Pour peu, on pourrait croire que Gaspar Noé a renouvelé une certaine grammaire cinématographique, avec son équilibre assez subtil entre effets chocs et visée naturaliste, le tout n’étant pas dénué de second degré (écriteau : "Vous avez trente secondes pour quitter la projection de ce film"). Subtil ? On ne peut pas affirmer que Seul Contre Tous est un film subtil. Noé a eu cette volonté de choquer, de mettre mal à l’aise, de déranger le spectateur (ainsi est pensée la scène finale). Ce qui en résulta à sa sortie : scandale, injures, critiques déchaînées, public rebuté. Pourtant, à l’opposé de son Irréversible futur (ou même de Baise Moi), à aucun moment cet aspect ne sombre dans la gratuité totale et ne nuit au propos. Il y a un véritable fondement narratif et, à défaut d’idéologique comme on a voulu le faire croire, psychologique. Un homme qui est sûr de son honnêteté, qui veut réussir, gagner sa vie comme un brave homme, sans histoires, mais qui est dépassé par son amertume, et par tous ces gens qui ne lui tendent pas la main. C’est autant le portrait d’un homme qui sombre que d’une France au repli identitaire.
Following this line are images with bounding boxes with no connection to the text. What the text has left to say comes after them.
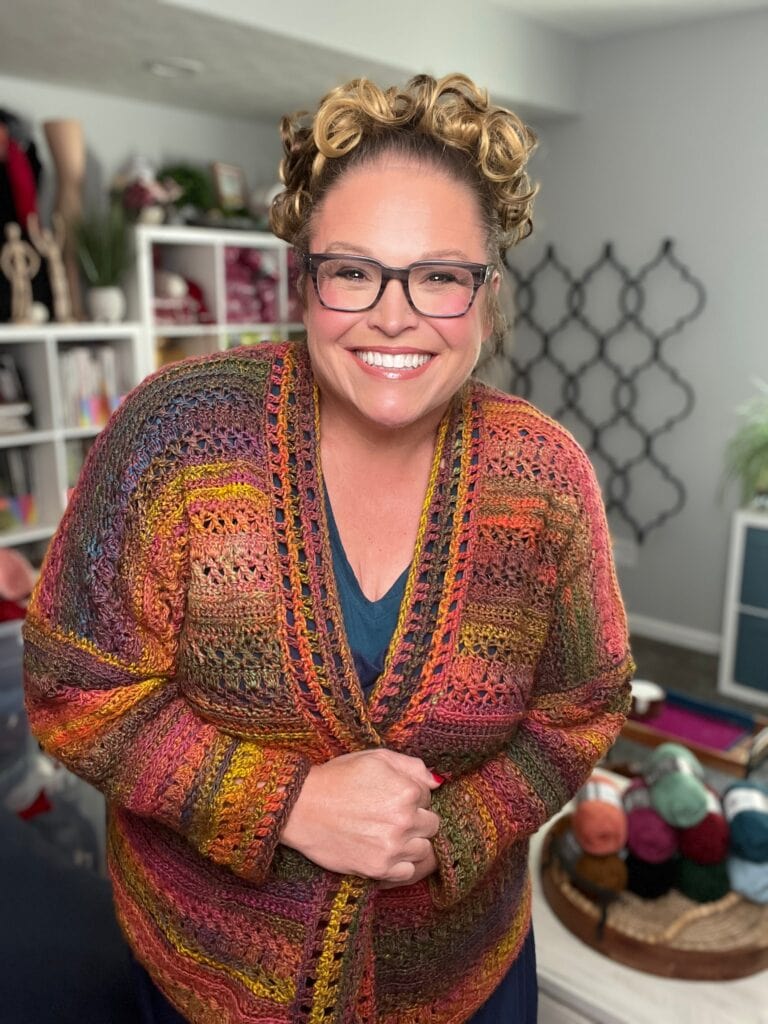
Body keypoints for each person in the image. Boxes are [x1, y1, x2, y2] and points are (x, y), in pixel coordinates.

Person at [23, 73, 634, 1023]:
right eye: (354, 271)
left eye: (439, 275)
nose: (395, 315)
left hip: (461, 980)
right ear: (303, 280)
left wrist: (451, 830)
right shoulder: (177, 435)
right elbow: (75, 684)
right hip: (212, 982)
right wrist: (287, 804)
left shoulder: (545, 478)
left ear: (486, 293)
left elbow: (581, 707)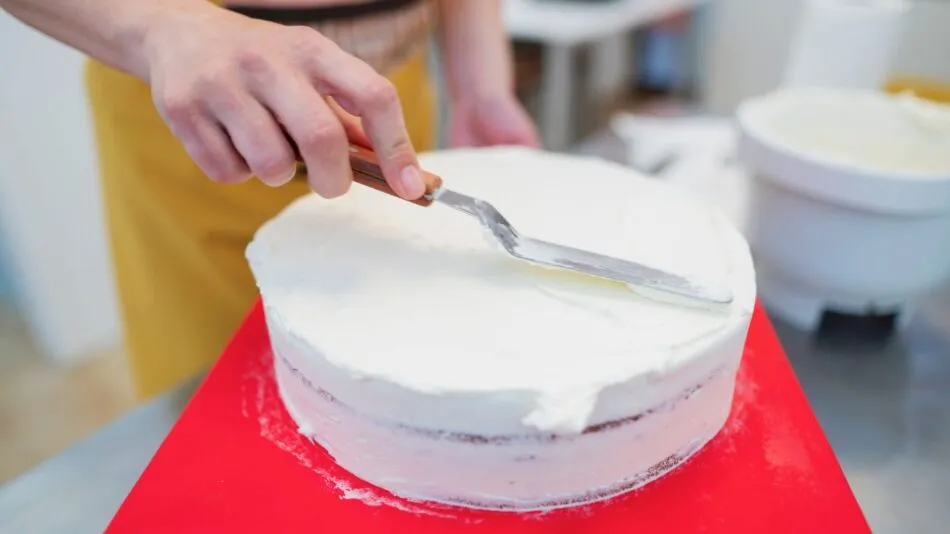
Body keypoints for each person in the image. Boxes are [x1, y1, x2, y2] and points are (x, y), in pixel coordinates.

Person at [2, 0, 540, 400]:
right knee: (222, 412)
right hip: (204, 108)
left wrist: (477, 80)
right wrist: (161, 29)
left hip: (374, 112)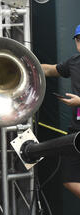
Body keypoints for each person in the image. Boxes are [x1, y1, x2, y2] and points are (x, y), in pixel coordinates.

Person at [41, 24, 80, 202]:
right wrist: (25, 64)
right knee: (69, 180)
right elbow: (50, 70)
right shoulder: (73, 62)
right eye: (78, 39)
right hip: (76, 131)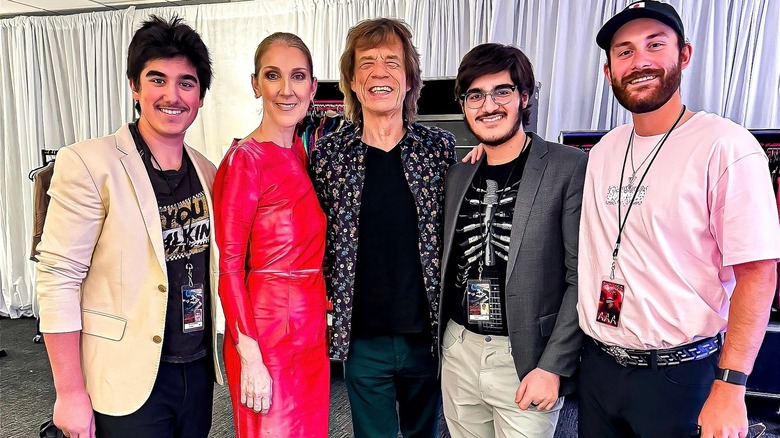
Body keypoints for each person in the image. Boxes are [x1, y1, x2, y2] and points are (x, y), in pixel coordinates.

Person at [578, 1, 780, 437]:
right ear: (608, 70)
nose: (640, 61)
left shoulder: (725, 146)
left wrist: (731, 387)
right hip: (598, 368)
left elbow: (759, 273)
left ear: (683, 55)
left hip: (681, 375)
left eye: (655, 45)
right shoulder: (603, 151)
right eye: (625, 51)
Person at [36, 15, 221, 438]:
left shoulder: (208, 172)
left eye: (186, 83)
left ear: (201, 96)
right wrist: (69, 392)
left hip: (196, 369)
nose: (172, 95)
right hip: (123, 377)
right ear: (135, 87)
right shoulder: (89, 163)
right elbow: (58, 278)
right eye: (157, 80)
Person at [310, 18, 456, 438]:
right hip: (362, 337)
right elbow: (315, 236)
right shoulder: (329, 154)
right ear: (353, 81)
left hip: (426, 335)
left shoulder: (438, 148)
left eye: (392, 62)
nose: (379, 72)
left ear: (409, 79)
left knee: (422, 433)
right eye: (367, 62)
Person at [439, 43, 586, 438]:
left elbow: (581, 277)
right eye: (475, 95)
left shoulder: (567, 167)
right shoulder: (457, 176)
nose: (488, 106)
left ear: (524, 96)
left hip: (524, 359)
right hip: (460, 348)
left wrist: (553, 365)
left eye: (501, 91)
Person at [213, 32, 329, 437]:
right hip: (265, 334)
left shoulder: (299, 152)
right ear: (255, 84)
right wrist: (250, 355)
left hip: (310, 332)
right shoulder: (245, 159)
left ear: (312, 87)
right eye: (272, 75)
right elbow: (227, 267)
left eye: (297, 77)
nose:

Et puis, avouons-le, Noé a un talent bluffant de la mise en scène, qui sait distiller le malaise même quand celui-ci n’est pas forcément concentré dans l’image. Il y a certains échos qui se font en nous, à l’écoute de cette pensée du Boucher, corrosive et pourtant avec des facettes de vérité, qui nous font nous pencher sur nous-mêmes. Résonnance humaniste ? En tout cas, oeuvre viscérale, punk et sale qui secoue ; il faut du courage et du culot pour avoir ébranlé à ce point le paysage cinématographique français, parfois mou et trop prudent. Dommage qu’Irréversible soit dénué de cette véracité physique et psychique, au profit d’une violence graphique et gratuite. Il faudra pourtant saluer une nouvelle fois le talent de la mise en scène, mouvements de caméra hallucinants, qui font vivre une expérience physique rare.